İZMİR BENİM İÇİN ÇOK ÖNEMLİ
Sanatçı Ediz Hun da ödülünü aldıktan sonra yaptığı konuşmada, İzmir'in yaşamında her zaman kendisi için önemli bir kent olduğunu söyledi.
Annesinin 1933 yılında İzmir Kız Lisesi'nde öğretmen olarak görev yaptığını anımsatan Hun, cebinden o döneme ait iki siyah beyaz fotoğraf çıkartarak salondakilere gösterdi.
Türkiye Cumhuriyeti'nin kurucusu Büyük Önder Mustafa Kemal Atatürk'ün İzmir Kız Lisesi'ni ziyareti sırasında annesi Necvet Hun'un dönemin Milli Eğitim Bakanı Hasan Ali Yücel, İzmir Valisi Kazım Dirik, okulun idarecileri ve öğretmenlerin yer aldığı fotoğrafı yıllardır sakladığını anlatan Ediz Hun, diğer fotoğrafında okulun ilk dönemindeki ahşap köşk olduğunu açıkladı.
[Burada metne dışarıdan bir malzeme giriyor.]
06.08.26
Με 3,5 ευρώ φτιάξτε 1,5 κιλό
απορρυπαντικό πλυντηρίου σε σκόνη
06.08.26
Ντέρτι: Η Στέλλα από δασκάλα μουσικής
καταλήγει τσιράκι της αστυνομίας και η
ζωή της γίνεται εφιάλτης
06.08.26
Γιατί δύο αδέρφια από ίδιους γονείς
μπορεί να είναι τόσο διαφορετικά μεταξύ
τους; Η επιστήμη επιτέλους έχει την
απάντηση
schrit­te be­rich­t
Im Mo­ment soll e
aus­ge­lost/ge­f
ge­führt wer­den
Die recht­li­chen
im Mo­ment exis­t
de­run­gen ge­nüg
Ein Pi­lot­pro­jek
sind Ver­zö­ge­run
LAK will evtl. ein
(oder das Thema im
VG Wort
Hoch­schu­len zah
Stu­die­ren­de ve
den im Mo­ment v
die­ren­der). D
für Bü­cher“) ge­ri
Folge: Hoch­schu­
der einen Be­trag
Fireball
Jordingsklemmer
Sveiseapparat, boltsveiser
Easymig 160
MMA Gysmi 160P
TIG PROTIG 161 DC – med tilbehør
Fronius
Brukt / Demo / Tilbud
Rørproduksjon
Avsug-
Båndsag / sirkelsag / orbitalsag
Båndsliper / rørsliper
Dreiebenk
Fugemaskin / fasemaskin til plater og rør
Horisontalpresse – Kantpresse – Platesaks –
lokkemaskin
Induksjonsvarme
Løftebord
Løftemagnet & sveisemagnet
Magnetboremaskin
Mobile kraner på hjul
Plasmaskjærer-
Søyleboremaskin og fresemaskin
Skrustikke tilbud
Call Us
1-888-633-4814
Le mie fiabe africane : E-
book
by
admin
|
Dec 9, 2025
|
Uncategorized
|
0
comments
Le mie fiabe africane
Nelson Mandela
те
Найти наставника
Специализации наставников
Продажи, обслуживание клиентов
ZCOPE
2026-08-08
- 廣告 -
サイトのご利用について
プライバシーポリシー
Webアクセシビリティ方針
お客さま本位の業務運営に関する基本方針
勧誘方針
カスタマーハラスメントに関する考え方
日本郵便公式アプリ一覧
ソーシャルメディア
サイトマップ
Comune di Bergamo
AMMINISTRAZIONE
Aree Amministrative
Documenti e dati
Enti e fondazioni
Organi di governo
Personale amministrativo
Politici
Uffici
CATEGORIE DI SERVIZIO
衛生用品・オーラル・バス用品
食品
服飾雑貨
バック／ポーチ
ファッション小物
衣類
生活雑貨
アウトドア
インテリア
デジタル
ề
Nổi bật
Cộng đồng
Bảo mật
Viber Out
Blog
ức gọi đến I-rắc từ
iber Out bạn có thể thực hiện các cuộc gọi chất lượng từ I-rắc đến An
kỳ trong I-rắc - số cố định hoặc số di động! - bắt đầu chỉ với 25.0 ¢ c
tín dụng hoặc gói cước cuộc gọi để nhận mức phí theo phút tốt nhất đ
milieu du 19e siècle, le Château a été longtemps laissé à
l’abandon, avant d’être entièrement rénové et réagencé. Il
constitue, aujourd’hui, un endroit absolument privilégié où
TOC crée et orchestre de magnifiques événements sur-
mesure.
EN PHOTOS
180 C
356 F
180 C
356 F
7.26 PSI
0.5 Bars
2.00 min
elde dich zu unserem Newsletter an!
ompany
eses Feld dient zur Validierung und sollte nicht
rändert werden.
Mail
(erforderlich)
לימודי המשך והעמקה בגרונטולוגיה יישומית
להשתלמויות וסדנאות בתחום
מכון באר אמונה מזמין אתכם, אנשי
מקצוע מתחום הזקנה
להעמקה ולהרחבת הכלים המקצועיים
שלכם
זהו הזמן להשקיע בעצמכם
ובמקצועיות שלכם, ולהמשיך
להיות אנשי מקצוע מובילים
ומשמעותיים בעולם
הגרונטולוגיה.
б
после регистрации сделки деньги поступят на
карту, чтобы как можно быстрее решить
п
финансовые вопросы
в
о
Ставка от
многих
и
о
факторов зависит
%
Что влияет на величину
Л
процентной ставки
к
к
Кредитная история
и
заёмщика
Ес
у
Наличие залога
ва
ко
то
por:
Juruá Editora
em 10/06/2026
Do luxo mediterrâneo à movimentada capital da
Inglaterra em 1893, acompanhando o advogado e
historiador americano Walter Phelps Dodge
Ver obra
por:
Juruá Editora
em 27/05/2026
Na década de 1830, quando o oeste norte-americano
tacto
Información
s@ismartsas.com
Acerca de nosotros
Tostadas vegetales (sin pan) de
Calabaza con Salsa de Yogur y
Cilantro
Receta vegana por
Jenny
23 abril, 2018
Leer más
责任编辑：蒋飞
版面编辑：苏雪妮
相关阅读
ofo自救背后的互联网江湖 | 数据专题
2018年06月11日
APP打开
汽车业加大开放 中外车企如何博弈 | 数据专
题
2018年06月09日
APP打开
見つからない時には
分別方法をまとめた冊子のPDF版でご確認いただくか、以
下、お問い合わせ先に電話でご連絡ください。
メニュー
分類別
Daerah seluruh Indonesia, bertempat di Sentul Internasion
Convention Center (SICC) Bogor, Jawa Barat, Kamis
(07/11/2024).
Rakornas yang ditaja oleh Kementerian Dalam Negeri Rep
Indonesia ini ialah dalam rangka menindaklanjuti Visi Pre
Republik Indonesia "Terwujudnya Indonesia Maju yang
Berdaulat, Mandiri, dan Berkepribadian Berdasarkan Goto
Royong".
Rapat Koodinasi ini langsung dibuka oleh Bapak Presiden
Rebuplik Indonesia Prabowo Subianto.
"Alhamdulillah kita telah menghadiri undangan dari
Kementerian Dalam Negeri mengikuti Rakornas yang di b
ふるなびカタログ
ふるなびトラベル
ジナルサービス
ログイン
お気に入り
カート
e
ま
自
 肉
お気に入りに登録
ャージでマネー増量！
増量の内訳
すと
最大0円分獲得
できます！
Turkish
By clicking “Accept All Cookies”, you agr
1963 yılında film çekimi için geldikleri İzmir'de Kemal Filmin sahiplerinden Osman Fahir Seden'in Pasaport'ta nargile içtiğini, Kordonboyu'nda en güzel aşk sahnelerini gün doğumu ve gün batımında çektiklerini hatırlatan Ediz Hun, “İzmir benim için müstesna bir kenttir. Huzurlu bir kenttir. Sanat ve sanatçıya gösterdiğiniz sevgiye teşekkür ediyorum” diye konuştu.
Kocaoğlu, daha sonra 2010 genç oyuncu ödüllerini Beren Saat, Demet Evgar ve Murat Yıldırım'a sundu. Törende yönetmenler Hilal Saral ve Tan Tolga Demirci'ye de festivale katkılarından dolayı plaket verildi.
Ödül alan sanatçılar Kocaoğlu ile hatıra fotoğrafı çektirdikten sonra düzenlenen kokteyle katıldı.
Bu yıl ki teması “Korku Filmleri” olan etkinlik, Drakula İstanbul'da adlı film ile başladı.